This session is sponsored by OpenProse. More on them below — they're also the reason we're here.
Dan Barrett built OpenProse — a framework that lets you write programs in structured English and run them with an AI agent like Claude Code. The description sounds either obvious or impossible depending on your priors. When I told him it sounded impossible, he said: “People were shocked that it works.”
So we installed it and built something live.
The project: a service that would show me tides, weather, sunrise, moonrise — everything I want to know before a walk along the coast. One command. A few minutes. It came back with an hourly tide chart for Montara (I picked a town I don’t actually live in), fog conditions, waxing crescent moon, the works.
Here’s what interested me about the architecture underneath.
Each OpenProse component has a requires block and an ensures block. Requires is what the component expects from its caller.
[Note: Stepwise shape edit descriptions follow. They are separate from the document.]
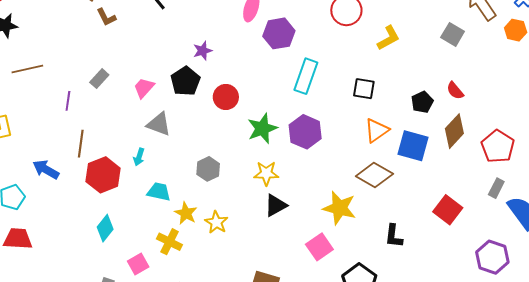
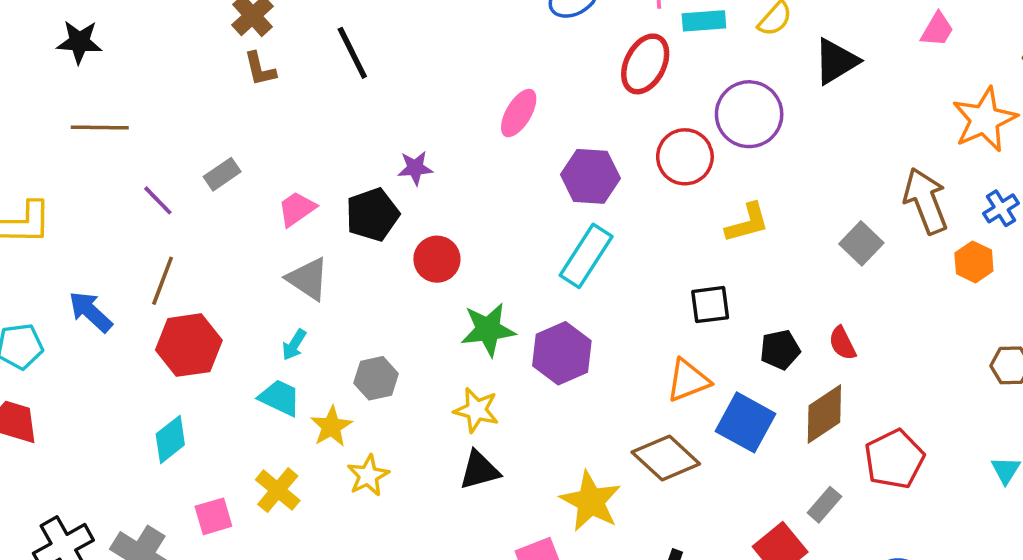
purple hexagon: (279, 33) -> (590, 176), moved
black square: (364, 89) -> (710, 305), moved, turned -30
purple line: (68, 101) -> (158, 200), turned -66
cyan arrow: (139, 157) -> (294, 345), moved
gray rectangle: (496, 188) -> (824, 505), moved
yellow star: (186, 213) -> (331, 426), moved

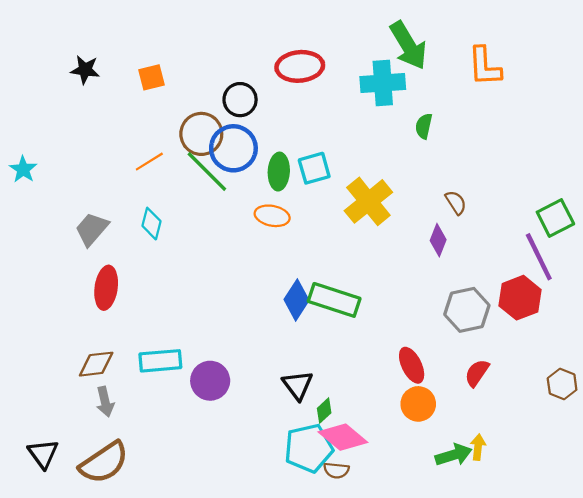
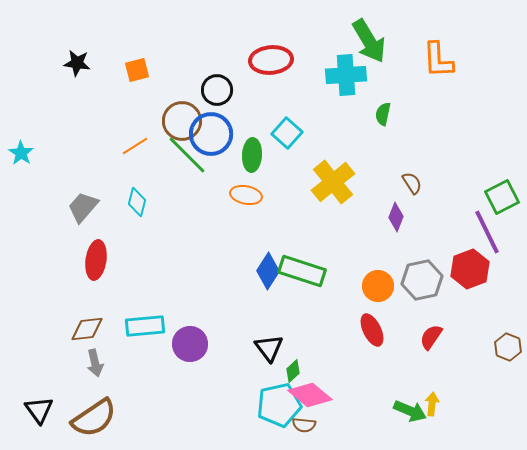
cyan square: (314, 168) -> (287, 133), moved, turned -32
orange circle: (418, 404) -> (378, 286), moved
green arrow: (454, 455) -> (410, 411), turned 40

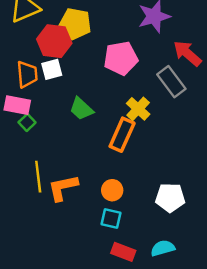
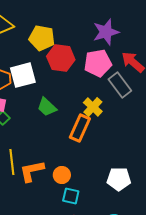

Ensures is what it promises to produce. I said that looks like a function — domain and range. Dan said think more like a service. The distinction matters: when you have many components, an inversion-of-control container wires them together by matching ensures blocks to requires blocks. The same way Spring would wire Java components — except the whole thing is written in structured English and run by an LLM.
The Dijkstra objection comes up immediately: natural language is too ambiguous to be a programming language. Dan’s answer: we don’t know what’s possible until we walk the landscape. Plenty of people would have said nothing is possible with prose. That’s clearly not true. The question is just where the edges are — and you can only find those by trying.
The ensures block is effectively a postcondition. It’s what every sibling component can rely on. When I asked about extract method — you write one of these things, it grows, eventually you pull a piece out and name it — Dan said yes, all the time. Usually just by asking Claude to do exactly that.
The other clever piece: sub-agents pass pointers instead of data. Variable bindings are files. The pointers are file paths. When a sub-agent produces a giant context block — a full PDF analysis, a research output, a tide chart — it writes it to disk and hands back the path. The main thread stays clean. Context management, done at the file system level.
I’m building a Smalltalk VM from scratch right now — yes, literally writing a VM — and watching this I thought about how different it is to build a virtual machine when your primitives are LLM calls instead of machine instructions. My VM is 1000x faster. But the primitives here are so much larger that on the right problems, it’s a wash.
What’s next for OpenProse is interesting. Dan’s thesis is that the whole industry is moving toward declaring outcomes and letting agents figure out the path. Codex has a /goal feature. Anthropic just shipped something called Outcomes in their API. The pattern is: specify what you want to be true, not how to make it true. OpenProse is an early articulation of that idea at the framework level.
One of my many projects from the last 40 years is now actually possible. The genie just got smarter.